The vulnerability is a use-after-free issue patched in MS14-056, which fixed a total of 14 IE bugs altogether. According to FireEye Staff Research Scientist Dan Caselden, the exploit has been added to the Angler exploit kit. Angler is often associated with exploits for Internet Explorer, Adobe Flash Player and Microsoft Silverlight.
“The Angler Exploit Kit (EK) recently implemented a modified version of k33nteam’s exploit targeting the same patched vulnerability,” Caselden blogged. “This is interesting because it is the first instance we’ve seen of an attack in the wild targeting IE deployments that are using Microsoft’s new MEMPROTECT mitigations. It shows that exploit authors are still interested in attacking IE.”
MEMPROTECT (Memory Protector) was introduced by Microsoft in July to make it difficult for hackers to execute use-after-free attacks. While the mitigations are not unbeatable, they increased the difficulty for exploit authors developing new IE exploits as evidenced by the absence of new IE exploits discovered in the wild, Caselden blogged.
“Thankfully, the exploitation technique does not include a generic bypass for MEMPROTECT,” he added. “The vulnerability is a UAF (use-after-free) with MSHTML!CTitleElement that MEMPROTECT was not designed to mitigate. As a result, some of the employed techniques (particularly the modified garbage collection routine) were not necessary. So, in the future, exploit authors will need to find a reliable way around the delayed free, or bugs with another object that falls outside of the CMemoryProtector’s domain.”

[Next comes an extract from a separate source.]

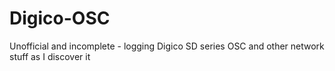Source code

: # Digico-OSC
Unofficial and incomplete - logging Digico SD series OSC and other network stuff as I discover it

Recently, researchers at Websense named Angler as possibly the most sophisticated exploit kit used by cybercriminals today, utilizing a number of techniques to defeat detection, such as encrypted payloads and the ability to detect antivirus and virtualization software.
“It has pioneered solutions that other exploit kits started using later, such as antivirus detection and encrypted dropper files,” according to Websense Security Researcher Abel Toro. “In addition, Angler tends to be the quickest to integrate the latest zero days, such as the Adobe Flash zero day (CVE-2015-0311) from a few weeks ago, and it employs a notably unique obfuscation. Finally, Angler runs the dropped malware from memory, without ever having to write to the hard drive; this unique technique among exploit kits makes it extremely difficult for traditional antivirus technologies to detect it as they rely on scanning the file system.”
*This article was updated to identify Abel Toro.